Unfortunately, we live in a society where we believe what we see on television and read in newspapers to the exclusion of everything else, instead of contextualising it in the light of the conversation.

The conversation around a lack of role models and local leaders who Kenyans can aspire to be like is worrying as it mirrors exactly the situation we are going to replicate at the polls.

Why, as a nation, are we so reluctant to look beyond the face value or the words that are spoken by those we choose to represent us?

Given that we are all frustrated by the level of malfeasance and corruption around us, it is ludicrous that we would condemn it less when we are participatory parties.

It is these double standards though, that will be our undoing. From a value perspective, what we are pronouncing is that a course of action is only wrong when we are not involved, and as soon as we are, we can justify it.

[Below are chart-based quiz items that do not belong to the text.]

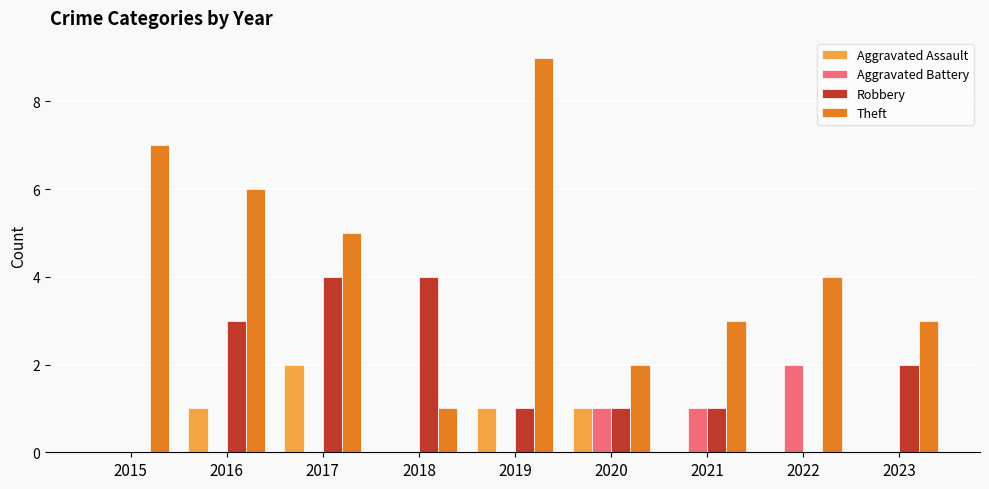

True or false: Robbery has a value of 1 at 2020.

True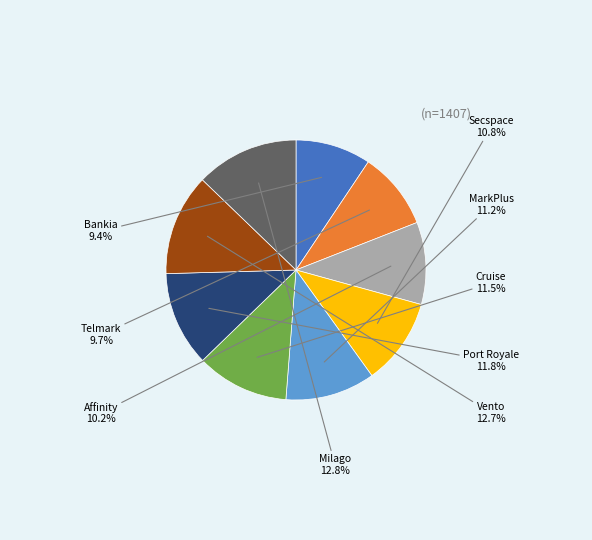

Is there a majority slice in this chart?

No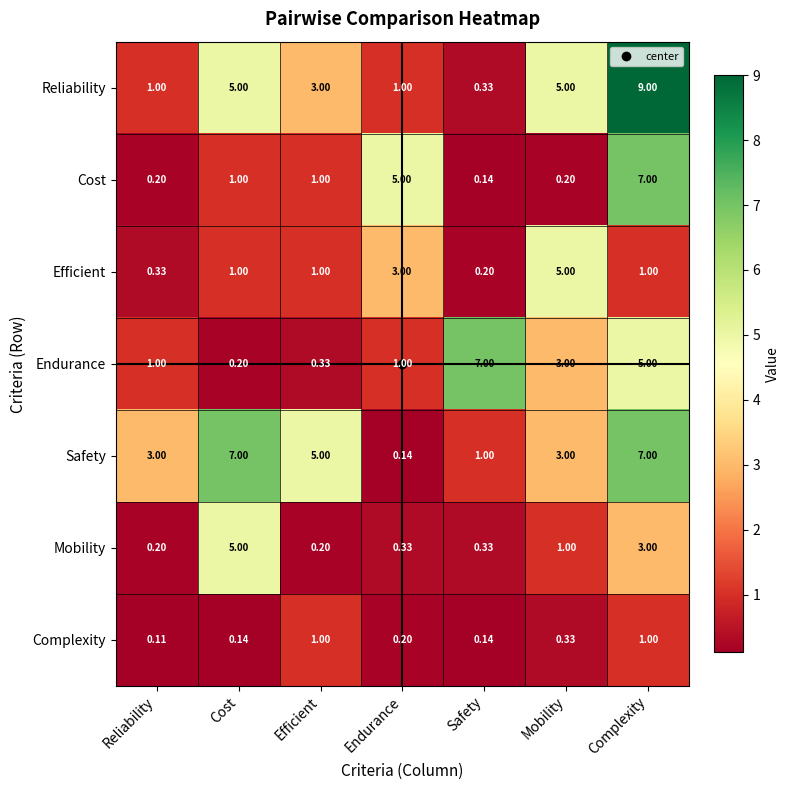

At which category is the sum across all series the highest?

Complexity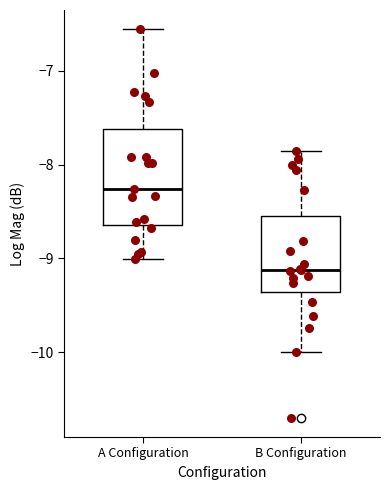

Comparing the boxes themselves (not the whiskers), which one is the tallest?

A Configuration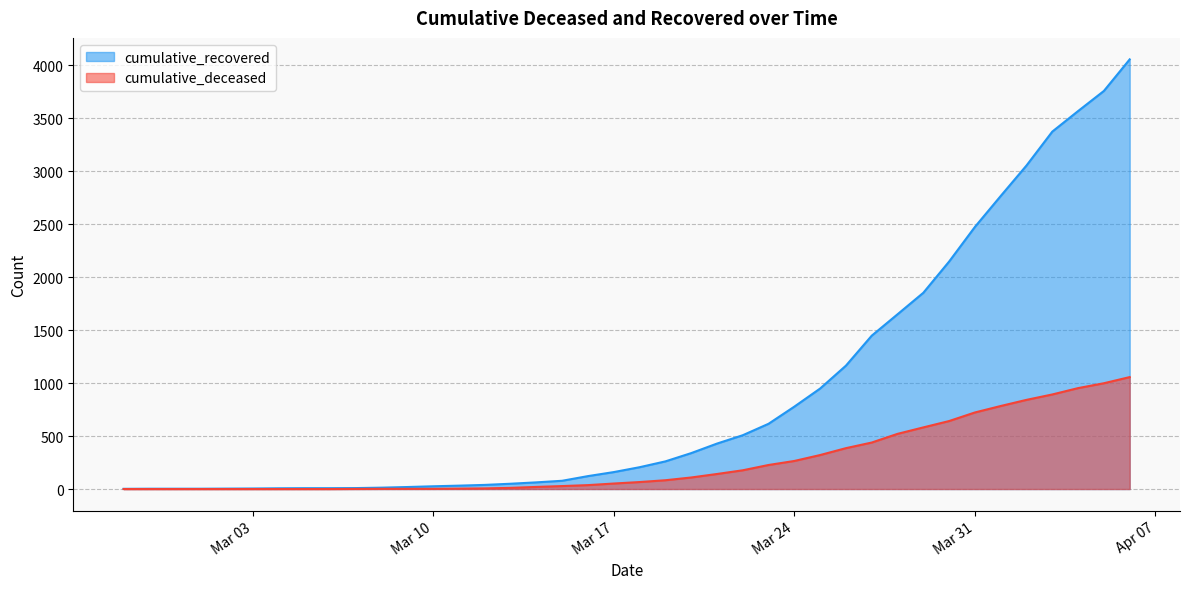

At 2020-03-25, list the series in order from largest to smallest.

cumulative_recovered, cumulative_deceased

If we are indeed the leaders of tomorrow, then it seems that touting ourselves as more superior leaders is just paying lip service to an otherwise important docket.

How different are we from the politicians who stand in front of us and declare allegiance to whichever side of an argument they see giving their individual interests the most mileage?

And most importantly, how do we change this narrative, both for upcoming elections and in a bid to redeem the quickly eroding values of our nation?

How do we redeem the highly corruptible existence that we seem hell bent on embracing, regardless of the fact that we can envision the consequences of this course of action? Or are we saying that this is the only thing the next few generations will have to look forward to?